[Source texts of formatted documents]
★ ★ ★ ★ ★
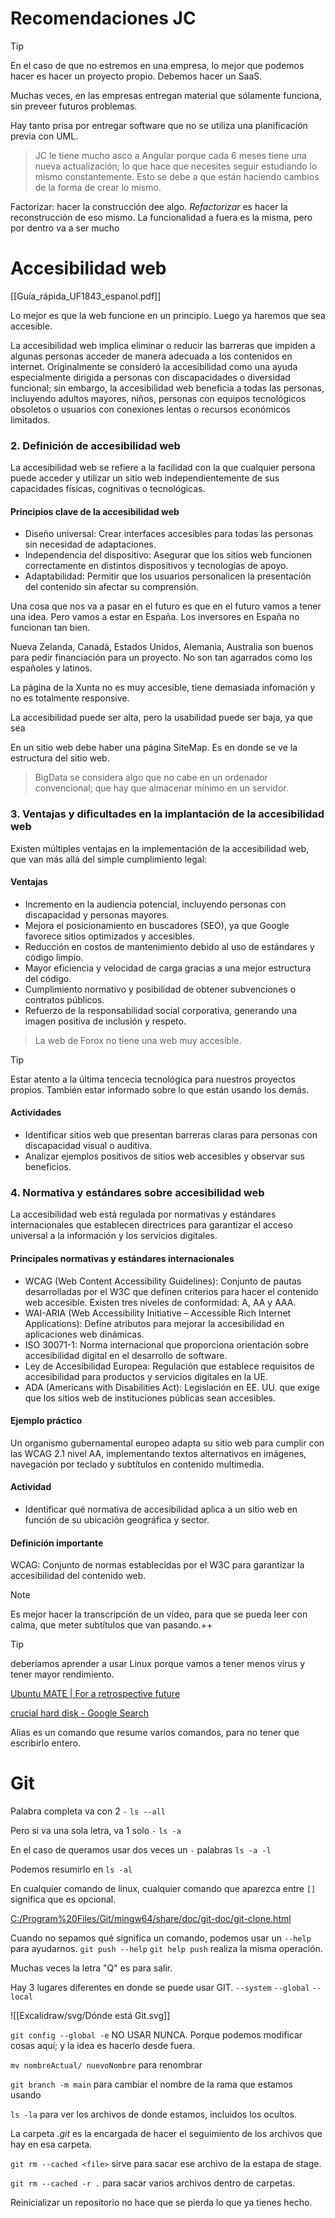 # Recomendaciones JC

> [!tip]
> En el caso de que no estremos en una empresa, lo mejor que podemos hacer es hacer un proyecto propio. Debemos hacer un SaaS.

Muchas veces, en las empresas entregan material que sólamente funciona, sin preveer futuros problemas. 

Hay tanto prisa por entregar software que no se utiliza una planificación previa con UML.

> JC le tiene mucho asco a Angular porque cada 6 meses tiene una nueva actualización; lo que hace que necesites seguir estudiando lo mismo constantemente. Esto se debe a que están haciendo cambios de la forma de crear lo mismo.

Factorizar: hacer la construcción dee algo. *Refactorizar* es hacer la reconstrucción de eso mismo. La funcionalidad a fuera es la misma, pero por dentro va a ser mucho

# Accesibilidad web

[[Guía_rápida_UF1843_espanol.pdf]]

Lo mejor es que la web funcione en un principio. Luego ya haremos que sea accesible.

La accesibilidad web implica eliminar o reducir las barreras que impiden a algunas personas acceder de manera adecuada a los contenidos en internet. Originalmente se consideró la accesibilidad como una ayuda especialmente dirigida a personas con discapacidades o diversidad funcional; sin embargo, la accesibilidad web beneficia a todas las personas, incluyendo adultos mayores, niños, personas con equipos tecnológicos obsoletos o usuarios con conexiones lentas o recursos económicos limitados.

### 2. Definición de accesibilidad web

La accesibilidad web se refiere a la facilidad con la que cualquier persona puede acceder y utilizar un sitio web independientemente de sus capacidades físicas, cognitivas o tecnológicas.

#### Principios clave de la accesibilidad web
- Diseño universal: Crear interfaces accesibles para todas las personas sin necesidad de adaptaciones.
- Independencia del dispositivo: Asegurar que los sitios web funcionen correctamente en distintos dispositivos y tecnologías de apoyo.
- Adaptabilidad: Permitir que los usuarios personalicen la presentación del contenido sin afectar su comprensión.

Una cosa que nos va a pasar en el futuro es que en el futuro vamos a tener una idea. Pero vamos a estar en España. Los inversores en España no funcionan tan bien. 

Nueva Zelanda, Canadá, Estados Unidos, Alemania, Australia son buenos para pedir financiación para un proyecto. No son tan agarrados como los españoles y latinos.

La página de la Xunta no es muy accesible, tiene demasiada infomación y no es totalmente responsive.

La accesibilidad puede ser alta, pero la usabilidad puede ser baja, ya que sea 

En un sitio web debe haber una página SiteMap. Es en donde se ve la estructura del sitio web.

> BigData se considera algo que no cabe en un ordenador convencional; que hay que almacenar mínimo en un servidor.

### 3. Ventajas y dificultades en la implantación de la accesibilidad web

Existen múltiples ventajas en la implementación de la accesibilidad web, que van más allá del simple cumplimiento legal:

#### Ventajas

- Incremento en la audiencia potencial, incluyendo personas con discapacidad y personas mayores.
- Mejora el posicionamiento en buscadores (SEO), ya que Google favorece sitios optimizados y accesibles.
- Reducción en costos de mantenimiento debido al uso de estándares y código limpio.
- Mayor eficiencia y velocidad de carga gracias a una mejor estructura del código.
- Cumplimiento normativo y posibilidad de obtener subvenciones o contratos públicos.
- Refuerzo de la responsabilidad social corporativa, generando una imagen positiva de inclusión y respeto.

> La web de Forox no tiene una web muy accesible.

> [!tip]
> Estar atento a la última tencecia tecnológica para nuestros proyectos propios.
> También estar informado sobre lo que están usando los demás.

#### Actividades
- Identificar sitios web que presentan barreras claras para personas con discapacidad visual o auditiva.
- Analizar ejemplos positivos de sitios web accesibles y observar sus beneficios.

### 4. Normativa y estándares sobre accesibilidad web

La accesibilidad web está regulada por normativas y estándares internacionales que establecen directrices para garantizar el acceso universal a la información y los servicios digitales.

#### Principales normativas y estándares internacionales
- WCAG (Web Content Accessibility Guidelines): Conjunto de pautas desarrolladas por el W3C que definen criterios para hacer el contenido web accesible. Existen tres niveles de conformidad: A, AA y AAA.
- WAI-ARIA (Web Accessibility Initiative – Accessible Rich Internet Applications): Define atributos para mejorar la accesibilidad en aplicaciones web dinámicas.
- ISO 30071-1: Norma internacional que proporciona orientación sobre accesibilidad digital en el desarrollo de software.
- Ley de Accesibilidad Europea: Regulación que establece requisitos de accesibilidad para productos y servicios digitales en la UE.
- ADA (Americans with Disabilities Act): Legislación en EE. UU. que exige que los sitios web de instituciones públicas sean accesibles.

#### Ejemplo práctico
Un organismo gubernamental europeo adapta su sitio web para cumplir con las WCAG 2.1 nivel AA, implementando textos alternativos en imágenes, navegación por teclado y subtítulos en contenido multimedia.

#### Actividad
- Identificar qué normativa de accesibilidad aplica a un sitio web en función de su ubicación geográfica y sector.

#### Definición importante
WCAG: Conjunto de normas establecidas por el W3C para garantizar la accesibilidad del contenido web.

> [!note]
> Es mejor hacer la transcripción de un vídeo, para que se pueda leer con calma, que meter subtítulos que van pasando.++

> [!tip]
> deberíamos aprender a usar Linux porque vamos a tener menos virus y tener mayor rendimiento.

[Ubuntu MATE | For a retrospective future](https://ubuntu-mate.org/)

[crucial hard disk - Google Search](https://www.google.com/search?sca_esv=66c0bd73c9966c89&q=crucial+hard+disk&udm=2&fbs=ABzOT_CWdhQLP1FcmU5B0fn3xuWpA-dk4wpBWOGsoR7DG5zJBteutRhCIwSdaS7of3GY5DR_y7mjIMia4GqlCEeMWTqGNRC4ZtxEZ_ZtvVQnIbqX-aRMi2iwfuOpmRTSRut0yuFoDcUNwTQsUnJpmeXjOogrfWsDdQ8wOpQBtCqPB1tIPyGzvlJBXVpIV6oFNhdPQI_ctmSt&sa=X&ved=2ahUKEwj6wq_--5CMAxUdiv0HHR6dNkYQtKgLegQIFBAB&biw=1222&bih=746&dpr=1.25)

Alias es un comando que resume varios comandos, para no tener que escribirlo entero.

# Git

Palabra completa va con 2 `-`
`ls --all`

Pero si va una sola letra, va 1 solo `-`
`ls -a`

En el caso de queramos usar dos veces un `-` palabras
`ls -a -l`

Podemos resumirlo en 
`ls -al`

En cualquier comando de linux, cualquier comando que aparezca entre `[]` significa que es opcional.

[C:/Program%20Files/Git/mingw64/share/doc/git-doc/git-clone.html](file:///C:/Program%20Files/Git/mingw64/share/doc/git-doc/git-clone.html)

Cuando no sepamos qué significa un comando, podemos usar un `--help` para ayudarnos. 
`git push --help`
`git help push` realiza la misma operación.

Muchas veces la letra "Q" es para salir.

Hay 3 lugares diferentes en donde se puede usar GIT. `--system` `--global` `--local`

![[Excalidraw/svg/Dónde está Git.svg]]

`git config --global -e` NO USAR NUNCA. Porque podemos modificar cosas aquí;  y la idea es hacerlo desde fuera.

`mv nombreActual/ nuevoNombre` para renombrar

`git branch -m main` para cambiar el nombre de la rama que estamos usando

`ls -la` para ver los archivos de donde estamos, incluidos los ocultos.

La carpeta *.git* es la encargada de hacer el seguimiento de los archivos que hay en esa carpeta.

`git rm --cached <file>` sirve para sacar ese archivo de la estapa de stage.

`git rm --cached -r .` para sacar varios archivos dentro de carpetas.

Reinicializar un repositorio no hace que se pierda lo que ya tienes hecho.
★ ★ ★ ★ ★
| About this task |
Copy every record above exactly as written, but leave out the pictures.

| Output of the task |
 # Recomendaciones JC

> [!tip]
> En el caso de que no estremos en una empresa, lo mejor que podemos hacer es hacer un proyecto propio. Debemos hacer un SaaS.

Muchas veces, en las empresas entregan material que sólamente funciona, sin preveer futuros problemas. 

Hay tanto prisa por entregar software que no se utiliza una planificación previa con UML.

> JC le tiene mucho asco a Angular porque cada 6 meses tiene una nueva actualización; lo que hace que necesites seguir estudiando lo mismo constantemente. Esto se debe a que están haciendo cambios de la forma de crear lo mismo.

Factorizar: hacer la construcción dee algo. *Refactorizar* es hacer la reconstrucción de eso mismo. La funcionalidad a fuera es la misma, pero por dentro va a ser mucho

# Accesibilidad web

[[Guía_rápida_UF1843_espanol.pdf]]

Lo mejor es que la web funcione en un principio. Luego ya haremos que sea accesible.

La accesibilidad web implica eliminar o reducir las barreras que impiden a algunas personas acceder de manera adecuada a los contenidos en internet. Originalmente se consideró la accesibilidad como una ayuda especialmente dirigida a personas con discapacidades o diversidad funcional; sin embargo, la accesibilidad web beneficia a todas las personas, incluyendo adultos mayores, niños, personas con equipos tecnológicos obsoletos o usuarios con conexiones lentas o recursos económicos limitados.

### 2. Definición de accesibilidad web

La accesibilidad web se refiere a la facilidad con la que cualquier persona puede acceder y utilizar un sitio web independientemente de sus capacidades físicas, cognitivas o tecnológicas.

#### Principios clave de la accesibilidad web
- Diseño universal: Crear interfaces accesibles para todas las personas sin necesidad de adaptaciones.
- Independencia del dispositivo: Asegurar que los sitios web funcionen correctamente en distintos dispositivos y tecnologías de apoyo.
- Adaptabilidad: Permitir que los usuarios personalicen la presentación del contenido sin afectar su comprensión.

Una cosa que nos va a pasar en el futuro es que en el futuro vamos a tener una idea. Pero vamos a estar en España. Los inversores en España no funcionan tan bien. 

Nueva Zelanda, Canadá, Estados Unidos, Alemania, Australia son buenos para pedir financiación para un proyecto. No son tan agarrados como los españoles y latinos.

La página de la Xunta no es muy accesible, tiene demasiada infomación y no es totalmente responsive.

La accesibilidad puede ser alta, pero la usabilidad puede ser baja, ya que sea 

En un sitio web debe haber una página SiteMap. Es en donde se ve la estructura del sitio web.

> BigData se considera algo que no cabe en un ordenador convencional; que hay que almacenar mínimo en un servidor.

### 3. Ventajas y dificultades en la implantación de la accesibilidad web

Existen múltiples ventajas en la implementación de la accesibilidad web, que van más allá del simple cumplimiento legal:

#### Ventajas

- Incremento en la audiencia potencial, incluyendo personas con discapacidad y personas mayores.
- Mejora el posicionamiento en buscadores (SEO), ya que Google favorece sitios optimizados y accesibles.
- Reducción en costos de mantenimiento debido al uso de estándares y código limpio.
- Mayor eficiencia y velocidad de carga gracias a una mejor estructura del código.
- Cumplimiento normativo y posibilidad de obtener subvenciones o contratos públicos.
- Refuerzo de la responsabilidad social corporativa, generando una imagen positiva de inclusión y respeto.

> La web de Forox no tiene una web muy accesible.

> [!tip]
> Estar atento a la última tencecia tecnológica para nuestros proyectos propios.
> También estar informado sobre lo que están usando los demás.

#### Actividades
- Identificar sitios web que presentan barreras claras para personas con discapacidad visual o auditiva.
- Analizar ejemplos positivos de sitios web accesibles y observar sus beneficios.

### 4. Normativa y estándares sobre accesibilidad web

La accesibilidad web está regulada por normativas y estándares internacionales que establecen directrices para garantizar el acceso universal a la información y los servicios digitales.

#### Principales normativas y estándares internacionales
- WCAG (Web Content Accessibility Guidelines): Conjunto de pautas desarrolladas por el W3C que definen criterios para hacer el contenido web accesible. Existen tres niveles de conformidad: A, AA y AAA.
- WAI-ARIA (Web Accessibility Initiative – Accessible Rich Internet Applications): Define atributos para mejorar la accesibilidad en aplicaciones web dinámicas.
- ISO 30071-1: Norma internacional que proporciona orientación sobre accesibilidad digital en el desarrollo de software.
- Ley de Accesibilidad Europea: Regulación que establece requisitos de accesibilidad para productos y servicios digitales en la UE.
- ADA (Americans with Disabilities Act): Legislación en EE. UU. que exige que los sitios web de instituciones públicas sean accesibles.

#### Ejemplo práctico
Un organismo gubernamental europeo adapta su sitio web para cumplir con las WCAG 2.1 nivel AA, implementando textos alternativos en imágenes, navegación por teclado y subtítulos en contenido multimedia.

#### Actividad
- Identificar qué normativa de accesibilidad aplica a un sitio web en función de su ubicación geográfica y sector.

#### Definición importante
WCAG: Conjunto de normas establecidas por el W3C para garantizar la accesibilidad del contenido web.

> [!note]
> Es mejor hacer la transcripción de un vídeo, para que se pueda leer con calma, que meter subtítulos que van pasando.++

> [!tip]
> deberíamos aprender a usar Linux porque vamos a tener menos virus y tener mayor rendimiento.

[Ubuntu MATE | For a retrospective future](https://ubuntu-mate.org/)

[crucial hard disk - Google Search](https://www.google.com/search?sca_esv=66c0bd73c9966c89&q=crucial+hard+disk&udm=2&fbs=ABzOT_CWdhQLP1FcmU5B0fn3xuWpA-dk4wpBWOGsoR7DG5zJBteutRhCIwSdaS7of3GY5DR_y7mjIMia4GqlCEeMWTqGNRC4ZtxEZ_ZtvVQnIbqX-aRMi2iwfuOpmRTSRut0yuFoDcUNwTQsUnJpmeXjOogrfWsDdQ8wOpQBtCqPB1tIPyGzvlJBXVpIV6oFNhdPQI_ctmSt&sa=X&ved=2ahUKEwj6wq_--5CMAxUdiv0HHR6dNkYQtKgLegQIFBAB&biw=1222&bih=746&dpr=1.25)

Alias es un comando que resume varios comandos, para no tener que escribirlo entero.

# Git

Palabra completa va con 2 `-`
`ls --all`

Pero si va una sola letra, va 1 solo `-`
`ls -a`

En el caso de queramos usar dos veces un `-` palabras
`ls -a -l`

Podemos resumirlo en 
`ls -al`

En cualquier comando de linux, cualquier comando que aparezca entre `[]` significa que es opcional.

[C:/Program%20Files/Git/mingw64/share/doc/git-doc/git-clone.html](file:///C:/Program%20Files/Git/mingw64/share/doc/git-doc/git-clone.html)

Cuando no sepamos qué significa un comando, podemos usar un `--help` para ayudarnos. 
`git push --help`
`git help push` realiza la misma operación.

Muchas veces la letra "Q" es para salir.

Hay 3 lugares diferentes en donde se puede usar GIT. `--system` `--global` `--local`

![[Excalidraw/svg/Dónde está Git.svg]]

`git config --global -e` NO USAR NUNCA. Porque podemos modificar cosas aquí;  y la idea es hacerlo desde fuera.

`mv nombreActual/ nuevoNombre` para renombrar

`git branch -m main` para cambiar el nombre de la rama que estamos usando

`ls -la` para ver los archivos de donde estamos, incluidos los ocultos.

La carpeta *.git* es la encargada de hacer el seguimiento de los archivos que hay en esa carpeta.

`git rm --cached <file>` sirve para sacar ese archivo de la estapa de stage.

`git rm --cached -r .` para sacar varios archivos dentro de carpetas.

Reinicializar un repositorio no hace que se pierda lo que ya tienes hecho.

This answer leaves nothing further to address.